TASK DETAILS
Continue the profile of Wyatt's education at SelfDesign, picking up right after its final sentence.

He says that his parents supported his appetite for learning and for diving deeply into topics that interested him.

Another reason Wyatt’s parents moved him into SelfDesign was because SelfDesign recognizes learning that many other schools don’t see as curriculum. As an example, Wyatt says, “I would do baking and cooking and use that to learn math. That’s where I learned fractions, cooking stuff. At SelfDesign I was able to learn things, and then just tell the learning consultant about it instead of having to follow a specific curriculum.”

Designing high school

In 2009–2017, SelfDesign’s grades 10 to 12 were structured allowed learners a lot of flexibility and control over what they learned, how they learned it, and how long they took to learn it.

Wyatt says that, for him, that degree of freedom in his learning led to him developing a strong sense of responsibility for his own learning.

“It gave me a lot of responsibility early on. It placed a lot of the responsibility for learning on me in a way where I could follow interests and I could make courses if I stepped up and did that.’”

DATA SECTION
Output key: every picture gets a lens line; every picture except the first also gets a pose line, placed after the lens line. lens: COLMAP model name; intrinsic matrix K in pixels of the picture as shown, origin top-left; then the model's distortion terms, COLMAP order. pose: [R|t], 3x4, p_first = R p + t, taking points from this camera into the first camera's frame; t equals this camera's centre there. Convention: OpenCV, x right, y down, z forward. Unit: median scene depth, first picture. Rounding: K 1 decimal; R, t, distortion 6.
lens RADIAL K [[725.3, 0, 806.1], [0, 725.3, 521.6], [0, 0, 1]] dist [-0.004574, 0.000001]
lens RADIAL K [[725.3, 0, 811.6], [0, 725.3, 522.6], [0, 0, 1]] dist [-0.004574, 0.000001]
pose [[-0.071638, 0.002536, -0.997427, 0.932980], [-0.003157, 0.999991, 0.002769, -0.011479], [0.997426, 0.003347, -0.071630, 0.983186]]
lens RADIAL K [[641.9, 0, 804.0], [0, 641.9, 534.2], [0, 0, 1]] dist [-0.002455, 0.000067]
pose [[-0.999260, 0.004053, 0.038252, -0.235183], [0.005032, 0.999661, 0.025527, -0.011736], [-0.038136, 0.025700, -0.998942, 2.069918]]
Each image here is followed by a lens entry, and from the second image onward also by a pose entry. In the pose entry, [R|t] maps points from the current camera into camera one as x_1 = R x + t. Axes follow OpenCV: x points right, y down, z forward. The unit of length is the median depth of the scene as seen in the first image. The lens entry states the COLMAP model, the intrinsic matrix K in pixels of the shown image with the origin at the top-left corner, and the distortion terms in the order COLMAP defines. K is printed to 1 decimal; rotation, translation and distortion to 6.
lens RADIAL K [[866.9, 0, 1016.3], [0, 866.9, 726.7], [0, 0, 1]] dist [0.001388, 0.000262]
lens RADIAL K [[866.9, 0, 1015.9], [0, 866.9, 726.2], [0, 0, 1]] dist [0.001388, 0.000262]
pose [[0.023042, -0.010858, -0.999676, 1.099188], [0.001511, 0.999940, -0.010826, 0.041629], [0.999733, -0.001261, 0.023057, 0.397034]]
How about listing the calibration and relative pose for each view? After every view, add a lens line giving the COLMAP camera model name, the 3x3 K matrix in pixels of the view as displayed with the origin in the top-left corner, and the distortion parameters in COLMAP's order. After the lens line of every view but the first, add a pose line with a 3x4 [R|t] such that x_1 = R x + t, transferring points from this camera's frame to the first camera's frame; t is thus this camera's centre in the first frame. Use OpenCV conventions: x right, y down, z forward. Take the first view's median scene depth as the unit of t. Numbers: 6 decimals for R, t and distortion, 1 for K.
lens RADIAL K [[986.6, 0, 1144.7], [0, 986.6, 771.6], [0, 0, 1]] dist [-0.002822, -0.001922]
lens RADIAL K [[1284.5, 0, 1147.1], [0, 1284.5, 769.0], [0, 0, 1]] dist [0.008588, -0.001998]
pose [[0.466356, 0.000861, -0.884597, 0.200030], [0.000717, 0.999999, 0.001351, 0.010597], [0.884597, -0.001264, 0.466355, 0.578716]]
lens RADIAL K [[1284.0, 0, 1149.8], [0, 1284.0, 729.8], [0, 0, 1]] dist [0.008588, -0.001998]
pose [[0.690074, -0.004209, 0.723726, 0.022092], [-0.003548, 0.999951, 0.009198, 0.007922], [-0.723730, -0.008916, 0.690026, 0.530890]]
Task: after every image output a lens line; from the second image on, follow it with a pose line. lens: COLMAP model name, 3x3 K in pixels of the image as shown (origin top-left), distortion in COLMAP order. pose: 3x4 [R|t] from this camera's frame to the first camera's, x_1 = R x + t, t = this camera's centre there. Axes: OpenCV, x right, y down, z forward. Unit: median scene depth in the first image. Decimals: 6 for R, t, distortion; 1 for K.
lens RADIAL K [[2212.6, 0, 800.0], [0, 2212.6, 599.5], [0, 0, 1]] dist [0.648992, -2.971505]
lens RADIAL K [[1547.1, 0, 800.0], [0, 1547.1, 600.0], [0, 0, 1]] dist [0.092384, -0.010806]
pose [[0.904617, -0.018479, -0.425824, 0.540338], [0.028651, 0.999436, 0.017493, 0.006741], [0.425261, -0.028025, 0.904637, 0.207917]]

YOUR RESPONSE
It also helped him identify his interests as a way to make choices and decisions.

“All throughout school, and in college, too, I was able to just pick an interest, then pursue it and see where it would take me,” he says. “I could be, like, ‘I want to do a photography course.’ And I’d try it and love it and do another three photography courses, or I’d be, like, ‘Man, that’s not at all for me. I want to try this other thing instead.’ I really enjoyed the kind of mindset that came from that — that it was okay to try things to see if you liked them or not.”

He says, “There was so much stuff I would do just to try it to see if I liked it and if I wanted to pursue it further. I tried a lot of stuff that I didn’t love — it just wasn’t for me — but it was really fun to try it for a month or two as a class. And you know, the photography stuff I loved, but now I don’t do much with it other than just for personal enjoyment. I enjoy photography solely for myself and not for work. But it was really fun to try and to have that as a course or four or five.”

Wyatt after, and back to, SelfDesign

After SelfDesign, Wyatt enrolled in the Digital Arts and New media program at Selkirk College in Castlegar.

“I went in trying a lot of stuff but leaning more towards graphic design and branding,” he says. “Then, just through the people I was meeting and instructors and stuff, I ended up doing a lot more video.”

For his final-year project, he and a friend made a commercial feature of a local business.

“It talked about the history of the shop and stuff like that, but that was really fun,” Wyatt says.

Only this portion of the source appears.